Ideas behind the design are: an explosion of parts-open plan for outdoor living-passive ventilation-rainwater as a natural cooling system-harmony with landscape.
Bodrum is a Mediterranean port-trade settlement in the Southwest of Turkey. The area boasts a rich history of over three thousand years, including Hellenistic times. The venerated scientist Heredot was born there and sculptures by artists including Leochares, Bryaxis, and Timotheos were exhibited there and can now be found in museum collections around the world.
The outdated codes restrict new forms of architecture being introduced to the landscape. To overcome this and create a more flexible building type, GAD created a house made from three separate buildings – a metaphor for a single building that has been”exploded” into many parts. Each individual unit, which complies with the regulatory size of 75 square meters, is built next to one another with a narrow space in between and is linked by a glass atrium. Conceived as a single house, each building has a separate function: a master bedroom and bathroom; a kitchen and dining room; and a guesthouse with an adjacent study room.
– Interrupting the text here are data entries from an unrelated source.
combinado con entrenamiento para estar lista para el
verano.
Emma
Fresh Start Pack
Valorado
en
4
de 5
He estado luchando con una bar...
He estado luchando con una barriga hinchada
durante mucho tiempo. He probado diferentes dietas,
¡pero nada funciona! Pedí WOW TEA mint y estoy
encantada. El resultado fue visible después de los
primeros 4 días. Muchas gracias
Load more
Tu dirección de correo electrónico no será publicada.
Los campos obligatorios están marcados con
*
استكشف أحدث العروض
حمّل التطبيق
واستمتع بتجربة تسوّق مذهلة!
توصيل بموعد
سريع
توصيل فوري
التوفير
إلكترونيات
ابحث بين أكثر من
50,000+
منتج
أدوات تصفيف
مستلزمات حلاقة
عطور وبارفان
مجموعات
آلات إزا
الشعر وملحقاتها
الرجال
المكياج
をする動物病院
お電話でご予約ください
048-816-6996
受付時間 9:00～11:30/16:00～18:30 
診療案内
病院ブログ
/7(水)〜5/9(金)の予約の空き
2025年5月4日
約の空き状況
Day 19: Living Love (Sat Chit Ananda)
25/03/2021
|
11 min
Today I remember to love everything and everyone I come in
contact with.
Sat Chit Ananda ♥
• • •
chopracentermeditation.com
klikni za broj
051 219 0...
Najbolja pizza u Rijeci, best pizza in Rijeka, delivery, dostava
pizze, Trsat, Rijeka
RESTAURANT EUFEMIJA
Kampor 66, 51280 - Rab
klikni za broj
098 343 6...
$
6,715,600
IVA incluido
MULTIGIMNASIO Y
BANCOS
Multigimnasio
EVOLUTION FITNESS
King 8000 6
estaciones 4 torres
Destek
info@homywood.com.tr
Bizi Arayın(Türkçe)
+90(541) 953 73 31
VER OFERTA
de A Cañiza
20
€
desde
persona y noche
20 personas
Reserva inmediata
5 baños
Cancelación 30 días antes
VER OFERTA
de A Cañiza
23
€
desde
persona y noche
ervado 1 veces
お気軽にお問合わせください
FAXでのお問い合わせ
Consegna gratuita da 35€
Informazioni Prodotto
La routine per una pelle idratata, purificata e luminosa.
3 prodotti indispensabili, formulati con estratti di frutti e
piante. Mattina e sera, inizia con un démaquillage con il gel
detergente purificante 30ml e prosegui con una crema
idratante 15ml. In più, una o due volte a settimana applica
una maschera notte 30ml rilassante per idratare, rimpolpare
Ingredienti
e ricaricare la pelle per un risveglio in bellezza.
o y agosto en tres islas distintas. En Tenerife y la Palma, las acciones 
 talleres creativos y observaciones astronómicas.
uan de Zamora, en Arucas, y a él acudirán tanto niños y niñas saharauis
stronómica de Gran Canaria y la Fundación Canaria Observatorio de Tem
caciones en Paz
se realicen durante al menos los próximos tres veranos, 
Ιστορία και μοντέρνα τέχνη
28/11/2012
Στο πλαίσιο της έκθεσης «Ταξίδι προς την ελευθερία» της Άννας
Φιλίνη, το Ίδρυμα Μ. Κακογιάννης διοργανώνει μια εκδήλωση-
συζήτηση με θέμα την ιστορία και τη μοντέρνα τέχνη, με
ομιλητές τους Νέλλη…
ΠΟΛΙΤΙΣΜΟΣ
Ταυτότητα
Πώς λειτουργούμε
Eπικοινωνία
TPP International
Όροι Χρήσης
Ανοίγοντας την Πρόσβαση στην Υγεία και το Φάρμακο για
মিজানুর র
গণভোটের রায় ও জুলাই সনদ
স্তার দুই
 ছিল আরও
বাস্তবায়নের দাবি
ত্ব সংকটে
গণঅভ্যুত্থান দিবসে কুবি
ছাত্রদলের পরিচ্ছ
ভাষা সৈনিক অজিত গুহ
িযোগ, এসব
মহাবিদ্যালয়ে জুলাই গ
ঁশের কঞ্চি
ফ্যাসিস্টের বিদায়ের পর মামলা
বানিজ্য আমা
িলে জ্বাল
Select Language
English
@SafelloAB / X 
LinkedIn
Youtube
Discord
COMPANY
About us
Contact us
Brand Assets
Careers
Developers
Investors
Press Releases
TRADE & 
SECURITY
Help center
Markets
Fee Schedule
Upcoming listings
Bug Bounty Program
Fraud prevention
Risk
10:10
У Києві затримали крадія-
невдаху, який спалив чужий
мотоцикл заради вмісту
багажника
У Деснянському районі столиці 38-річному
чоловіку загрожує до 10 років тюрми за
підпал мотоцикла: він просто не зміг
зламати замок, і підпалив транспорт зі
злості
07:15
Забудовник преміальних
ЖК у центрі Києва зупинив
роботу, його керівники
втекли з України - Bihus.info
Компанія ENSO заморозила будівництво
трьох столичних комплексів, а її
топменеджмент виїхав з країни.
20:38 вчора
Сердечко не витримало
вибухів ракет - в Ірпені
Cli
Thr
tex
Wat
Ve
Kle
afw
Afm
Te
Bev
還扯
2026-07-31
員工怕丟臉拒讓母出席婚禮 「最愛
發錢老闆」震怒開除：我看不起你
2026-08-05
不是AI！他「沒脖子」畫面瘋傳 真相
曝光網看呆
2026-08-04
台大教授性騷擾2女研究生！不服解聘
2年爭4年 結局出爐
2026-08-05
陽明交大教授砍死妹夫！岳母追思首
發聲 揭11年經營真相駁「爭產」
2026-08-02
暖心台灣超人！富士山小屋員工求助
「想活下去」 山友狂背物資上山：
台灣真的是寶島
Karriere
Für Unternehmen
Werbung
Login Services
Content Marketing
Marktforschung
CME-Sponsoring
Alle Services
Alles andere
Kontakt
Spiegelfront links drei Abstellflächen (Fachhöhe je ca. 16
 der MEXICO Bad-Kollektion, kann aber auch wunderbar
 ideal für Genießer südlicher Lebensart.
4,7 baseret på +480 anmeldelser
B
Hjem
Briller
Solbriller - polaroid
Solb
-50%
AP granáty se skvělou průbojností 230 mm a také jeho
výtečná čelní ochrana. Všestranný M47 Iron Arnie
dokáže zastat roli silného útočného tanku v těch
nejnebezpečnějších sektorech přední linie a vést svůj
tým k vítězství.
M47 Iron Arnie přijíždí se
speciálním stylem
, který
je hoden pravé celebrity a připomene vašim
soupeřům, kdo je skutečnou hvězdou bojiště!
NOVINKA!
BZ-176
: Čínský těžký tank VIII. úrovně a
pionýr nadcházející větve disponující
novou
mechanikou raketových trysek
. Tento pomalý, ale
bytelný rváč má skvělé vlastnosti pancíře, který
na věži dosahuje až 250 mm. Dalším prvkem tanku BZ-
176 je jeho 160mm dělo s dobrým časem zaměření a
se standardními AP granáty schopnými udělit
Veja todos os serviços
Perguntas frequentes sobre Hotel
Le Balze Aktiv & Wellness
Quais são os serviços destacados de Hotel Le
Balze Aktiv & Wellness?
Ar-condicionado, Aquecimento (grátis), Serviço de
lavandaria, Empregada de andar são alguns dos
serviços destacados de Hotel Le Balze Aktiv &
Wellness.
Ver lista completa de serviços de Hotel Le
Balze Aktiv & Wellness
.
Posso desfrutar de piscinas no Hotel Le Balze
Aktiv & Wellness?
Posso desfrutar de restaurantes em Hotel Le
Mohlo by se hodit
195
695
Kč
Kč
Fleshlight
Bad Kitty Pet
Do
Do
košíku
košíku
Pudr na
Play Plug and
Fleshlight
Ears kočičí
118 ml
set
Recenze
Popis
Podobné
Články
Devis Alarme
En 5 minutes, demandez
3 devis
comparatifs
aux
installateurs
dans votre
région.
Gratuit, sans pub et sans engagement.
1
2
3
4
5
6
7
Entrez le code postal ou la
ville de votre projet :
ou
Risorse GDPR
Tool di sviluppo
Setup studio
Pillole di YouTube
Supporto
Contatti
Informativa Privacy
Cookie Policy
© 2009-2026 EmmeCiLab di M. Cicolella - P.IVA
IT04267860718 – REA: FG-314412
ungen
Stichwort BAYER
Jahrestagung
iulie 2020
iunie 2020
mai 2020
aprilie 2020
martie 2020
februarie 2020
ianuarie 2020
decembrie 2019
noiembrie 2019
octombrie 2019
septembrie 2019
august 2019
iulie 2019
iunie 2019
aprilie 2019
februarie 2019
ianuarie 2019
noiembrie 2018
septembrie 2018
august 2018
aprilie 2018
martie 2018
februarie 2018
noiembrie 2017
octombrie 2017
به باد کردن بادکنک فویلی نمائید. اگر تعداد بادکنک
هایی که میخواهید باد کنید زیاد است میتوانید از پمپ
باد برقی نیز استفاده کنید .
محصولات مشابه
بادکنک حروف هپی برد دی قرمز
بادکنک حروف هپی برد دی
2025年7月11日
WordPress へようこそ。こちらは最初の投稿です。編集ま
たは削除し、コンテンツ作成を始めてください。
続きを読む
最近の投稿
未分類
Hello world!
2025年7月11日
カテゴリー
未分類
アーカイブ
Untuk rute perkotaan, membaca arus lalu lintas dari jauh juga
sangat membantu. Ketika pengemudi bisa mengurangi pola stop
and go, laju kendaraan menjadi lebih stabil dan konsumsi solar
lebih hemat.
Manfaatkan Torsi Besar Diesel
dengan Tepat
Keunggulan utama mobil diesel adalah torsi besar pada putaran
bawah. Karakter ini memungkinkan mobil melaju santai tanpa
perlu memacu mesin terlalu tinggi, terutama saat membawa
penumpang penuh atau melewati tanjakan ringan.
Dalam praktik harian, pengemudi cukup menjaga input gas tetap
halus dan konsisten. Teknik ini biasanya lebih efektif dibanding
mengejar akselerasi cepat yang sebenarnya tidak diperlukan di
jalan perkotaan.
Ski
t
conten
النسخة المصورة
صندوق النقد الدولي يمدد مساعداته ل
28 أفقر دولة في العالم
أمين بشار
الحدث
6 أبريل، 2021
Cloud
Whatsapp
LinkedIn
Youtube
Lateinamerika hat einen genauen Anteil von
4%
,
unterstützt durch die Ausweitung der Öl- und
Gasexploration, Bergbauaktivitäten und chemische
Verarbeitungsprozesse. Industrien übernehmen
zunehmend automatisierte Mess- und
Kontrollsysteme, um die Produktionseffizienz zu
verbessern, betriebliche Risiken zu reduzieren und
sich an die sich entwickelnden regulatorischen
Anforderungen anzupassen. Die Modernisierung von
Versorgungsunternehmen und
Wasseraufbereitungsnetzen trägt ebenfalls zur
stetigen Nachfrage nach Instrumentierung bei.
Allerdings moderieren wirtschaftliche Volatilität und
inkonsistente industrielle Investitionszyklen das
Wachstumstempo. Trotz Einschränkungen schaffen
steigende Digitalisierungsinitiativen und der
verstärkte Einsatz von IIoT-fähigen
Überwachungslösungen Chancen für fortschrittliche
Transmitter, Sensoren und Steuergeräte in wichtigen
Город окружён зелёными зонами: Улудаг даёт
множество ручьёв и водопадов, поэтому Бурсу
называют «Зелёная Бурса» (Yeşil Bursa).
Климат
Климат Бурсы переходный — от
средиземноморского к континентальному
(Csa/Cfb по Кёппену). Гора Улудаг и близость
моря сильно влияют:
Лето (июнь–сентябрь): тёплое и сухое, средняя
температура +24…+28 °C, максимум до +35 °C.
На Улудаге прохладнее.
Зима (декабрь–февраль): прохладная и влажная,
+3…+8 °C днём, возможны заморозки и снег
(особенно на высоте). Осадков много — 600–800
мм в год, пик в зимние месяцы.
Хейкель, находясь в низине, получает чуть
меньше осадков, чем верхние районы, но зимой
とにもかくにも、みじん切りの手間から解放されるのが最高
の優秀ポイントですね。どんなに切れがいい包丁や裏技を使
Interior design: Owner has a vast antique collection, which consist of Hellenistic, Byzantine and Ottaman times. Generally there is always a problem for collectors houses to turn to a museum. Structural conditions like the climate, daylight, artificial light and security become more dominant than the daily life. Interior designerHakan Ezer successfully achieved to integrate these valuable collection pieces to the daily life without loosing the functionality.